Les filières de financement du djihad syrien existent déjà. Avec ses 40 mosquées salafistes, Tripoli est la plaque tournante, grâce à des associations caritatives du Golfe dont la principale est Charity Eid, une ONG chapeautée par son président saoudien, Safr alHawali, le vice-président koweïtien, Walid Tabatabaï, et Abdel Rahman Nouaimi, le secrétaire général qatarien.

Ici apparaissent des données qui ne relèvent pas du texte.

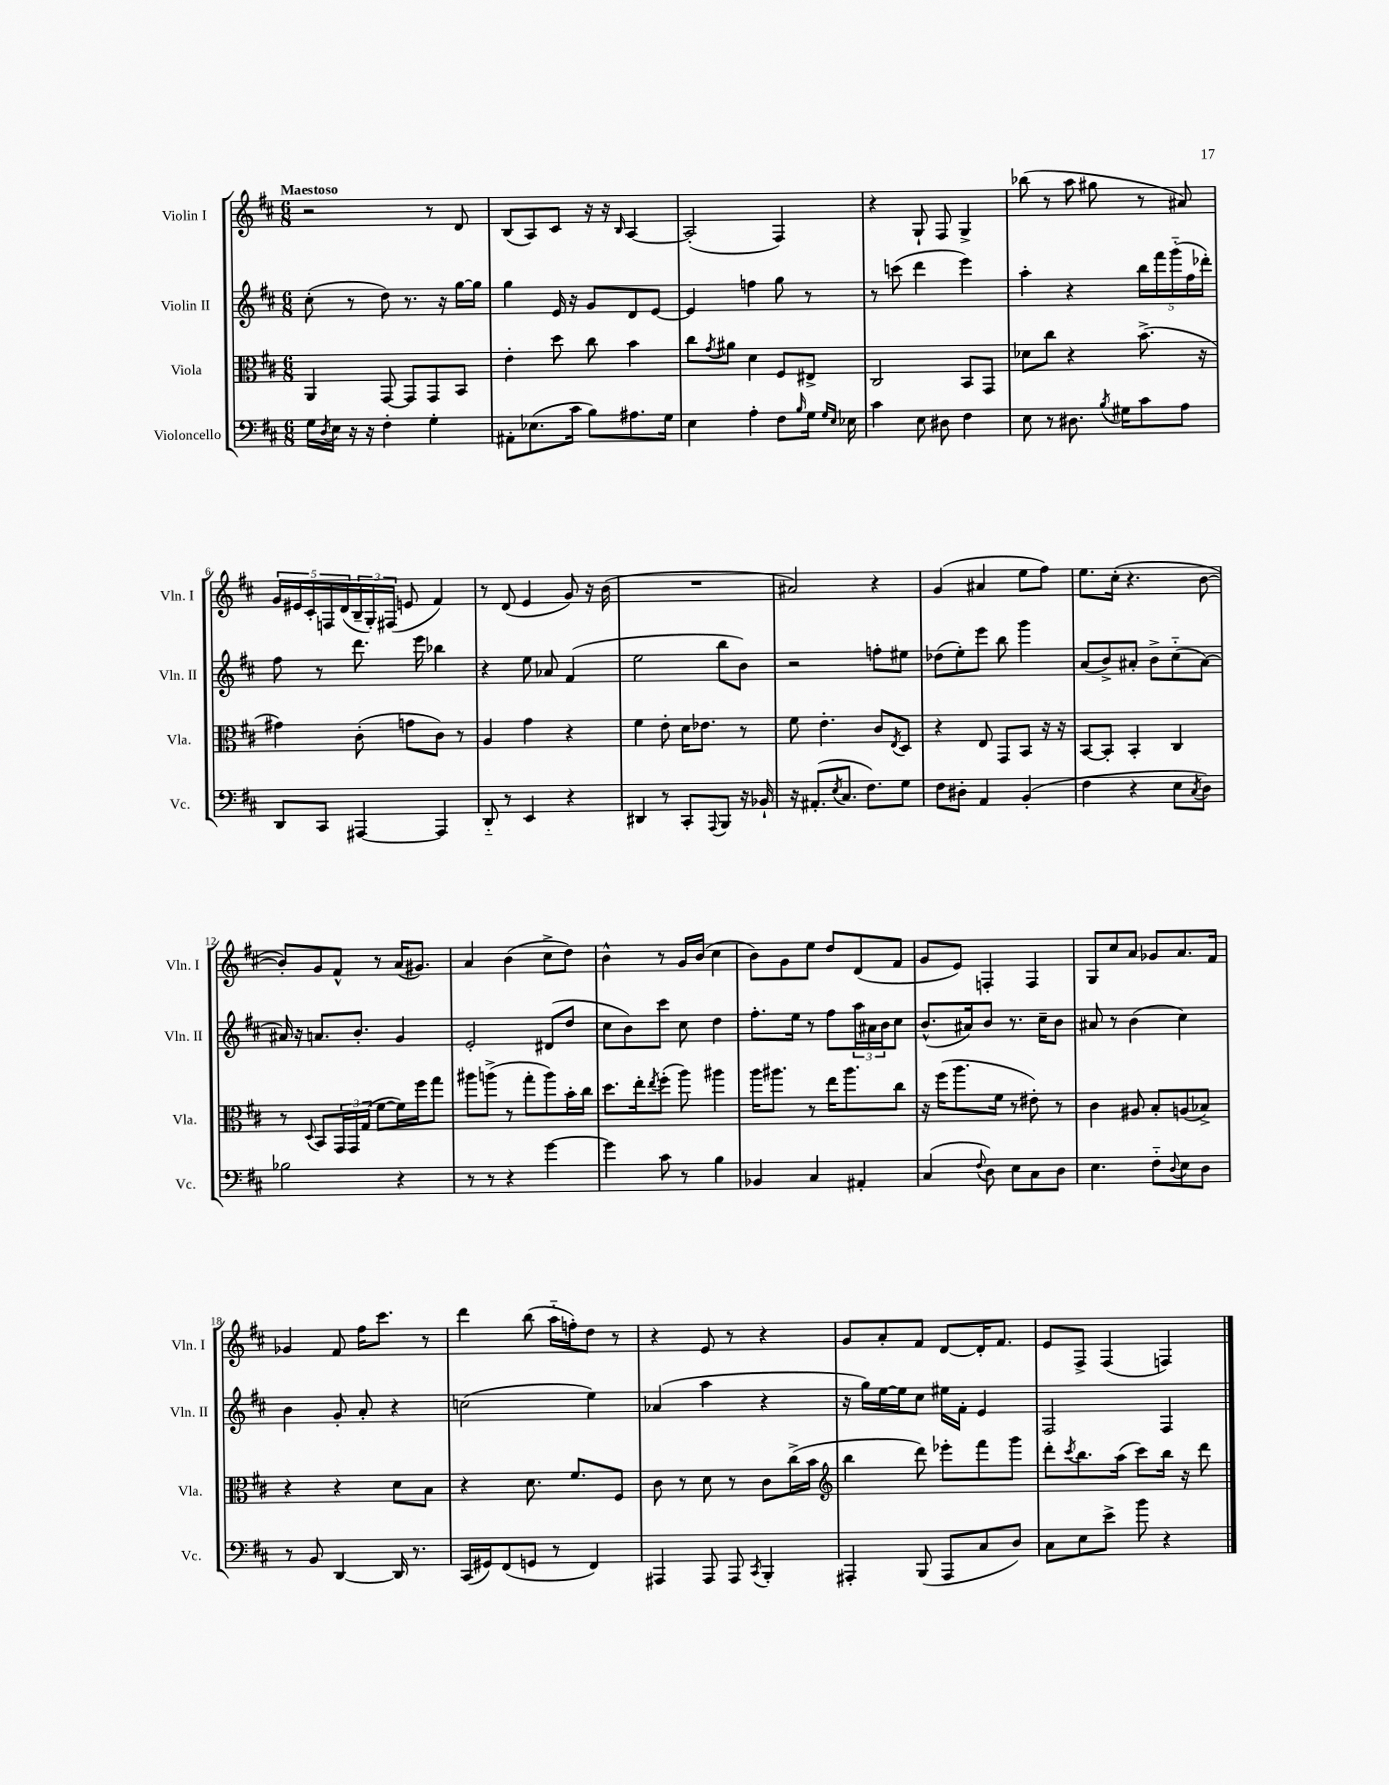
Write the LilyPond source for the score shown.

<<
\new StaffGroup <<
\new Staff = "s0" \with { instrumentName = "Violin I" shortInstrumentName = "Vln. I" } {
    \clef treble \key d \major \numericTimeSignature \time 6/8 \tempo "Maestoso"
    r2 r8 d'8 |
    b8( a8) cis'8 r16 r16 \grace { b16 } a4~ |
    a2-.( fis4) |
    r4 g8-! fis8 g4-> |
    bes''8( r8 a''8 gis''8 r8 ais'8) |
    \tuplet 5/4 { g'16 eis'16 cis'16-. f16 d'16( } \tuplet 3/2 { b16-- g16-.) fis16( } e'8 fis'4) |
    r8 d'8( e'4 g'8) r16 b'16( |
    R2. |
    ais'2) r4 |
    g'4( ais'4 e''8 fis''8) |
    e''8. cis''16-.( r4. b'8~ |
    b'8-.) g'8 fis'8-^ r8 a'16( gis'8.) |
    a'4 b'4( cis''8-> d''8) |
    b'4-^ r8 g'16 b'16( cis''4 |
    b'8) g'8 e''8 d''8 d'8( fis'8 |
    g'8 e'8) f4-. f4 |
    g8 cis''8 a'8 ges'8 a'8. fis'16 |
    ges'4 fis'8 fis''16 cis'''8. r8 |
    d'''4 b''8( a''16-_ f''16-.) d''8 r8 |
    r4 e'8 r8 r4 |
    g'8 a'8-. fis'8 d'8~ d'16-. fis'8. |
    e'8 fis8-> fis4( f4) \bar "|." |
}
\new Staff = "s1" \with { instrumentName = "Violin II" shortInstrumentName = "Vln. II" } {
    \clef treble \key d \major \numericTimeSignature \time 6/8
    cis''8-.( r8 d''8) r8. r16 g''16~ g''16 |
    g''4 e'16 r16 g'8 d'8 e'8~ |
    e'4 f''4 g''8 r8 |
    r8 c'''8( d'''4 e'''4) |
    a''4-. r4 \tuplet 5/4 { b''16 fis'''16 g'''16-_( fis''16 des'''16-.) } |
    fis''8 r8 d'''8. e'''16 bes''4 |
    r4 e''8 aes'8 fis'4( |
    e''2 b''8 b'8) |
    r2 f''8-. eis''8 |
    des''8( e''8-.) e'''8 b''8 g'''4 |
    a'8( b'8->) ais'8-. b'8-> cis''8-_( ais'8~) |
    ais'16 r16 a'8. b'8.-. g'4 |
    e'2-. dis'8( d''8 |
    cis''8 b'8) cis'''8 cis''8 d''4 |
    fis''8.-. e''16 r8 fis''8 \tuplet 3/2 { a''16 ais'16 b'16 } cis''8 |
    b'8.-^( ais'16) b'8 r8. cis''16-- b'8 |
    ais'8 r8 b'4( cis''4) |
    b'4 g'8-. a'8-. r4 |
    c''2( e''4) |
    aes'4( a''4 r4 |
    r16 g''16) e''16~ e''16 cis''8 eis''16 fis'16-. e'4 |
    fis2 fis4 \bar "|." |
}
\new Staff = "s2" \with { instrumentName = "Viola" shortInstrumentName = "Vla." } {
    \clef alto \key d \major \numericTimeSignature \time 6/8
    a,4 g,8~ g,8 g,8 b,8 |
    e'4-. d''8 cis''8 b'4 |
    cis''8 \acciaccatura { g'8 } ais'8 d'4 fis8 eis8-> |
    cis2 b,8 g,8 |
    des'8 cis''8 r4 b'8.->( r16 |
    gis'4) cis'8-.( g'8 cis'8) r8 |
    a4 g'4 r4 |
    fis'4 e'8-. d'16 ees'8. r8 |
    fis'8 e'4.-. cis'8 \acciaccatura { e8 } d8 |
    r4 e8 g,8 b,8 r16 r16 |
    b,8~ b,8-. b,4-. cis4 |
    r8 \appoggiatura { d8 } b,8 \tuplet 3/2 { g,16 g,16 g16( } fis'8~ fis'16) fis''16 g''8 |
    ais''8 a''8->( r8 g''8-. a''8) b'16-. cis''16 |
    d''8. e''16-. \acciaccatura { e''8 } fis''8-.( a''8) ais''4 |
    a''16 ais''8. r8 e''16 ais''8. cis''8 |
    r16 fis''16( a''8. fis'16 r8 eis'8-.) r8 |
    cis'4 ais8 b8-. a8( bes8->) |
    r4 r4 d'8 b8 |
    r4 d'8. fis'8. fis8 |
    cis'8 r8 d'8 r8 cis'8 cis''16->( b'16 |
    \clef treble b''4 d'''8) ees'''8-. fis'''8 g'''8 |
    d'''8-. \acciaccatura { cis'''8 } b''8. a''16( cis'''8) b''16 r16 d'''8 \bar "|." |
}
\new Staff = "s3" \with { instrumentName = "Violoncello" shortInstrumentName = "Vc." } {
    \clef bass \key d \major \numericTimeSignature \time 6/8
    g16 \acciaccatura { d8 } e16 r16 r16 fis4-. g4-. |
    ais,8-. ees8.( cis'16 b8) ais8. g16 |
    e4 a4-. fis8 \grace { b16 } g16 \grace { g16 e16 } ees16 |
    cis'4 e8 dis8 fis4 |
    e8 r8 dis8. \acciaccatura { b8 } gis16 cis'8 a8 |
    d,8 cis,8 ais,,4~ ais,,4 |
    d,8-_ r8 e,4 r4 |
    dis,4 r8 cis,8-. \appoggiatura { a,,8 } b,,8 r16 bes,16-! |
    r16 ais,8.-.( \acciaccatura { e8 } cis8. fis8.) g8 |
    fis8 dis8-. a,4 b,4-.( |
    fis4 r4 e8 \acciaccatura { cis8 } d8) |
    bes2 r4 |
    r8 r8 r4 g'4~ |
    g'4 cis'8 r8 b4 |
    bes,4 cis4 ais,4-. |
    cis4( \appoggiatura { fis8 } d8) e8 cis8 d8 |
    e4. fis8-_ \appoggiatura { d8 } e8 d8 |
    r8 b,8 d,4~ d,16 r8. |
    cis,16( gis,16) fis,8( g,8 r8 fis,4) |
    ais,,4 ais,,8 ais,,8 \acciaccatura { cis,8 } b,,4-. |
    ais,,4-. b,,8( ais,,8 cis8 d8) |
    cis8 e8 e'8-> b'8 r4 \bar "|." |
}
>>
>>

L’argent ne manque pas, mais il y a visiblement de la perte en ligne. « Lorsque je suis allé en Afghanistan en 1997, rappelle cheikh Ghia, le premier versement payé par les Saoudiens était de 5 000 dollars, après je touchais 800 dollars par mois. En Syrie, si tu fais une opération suicide, tu vas être bien payé, sinon le djihadiste ne touche qu’environ 200 dollars par mois. C’est pourquoi certains pratiquent des razzias dans les maisons d’alaouites ( pro-assad, NDLR) qu’ils attaquent. »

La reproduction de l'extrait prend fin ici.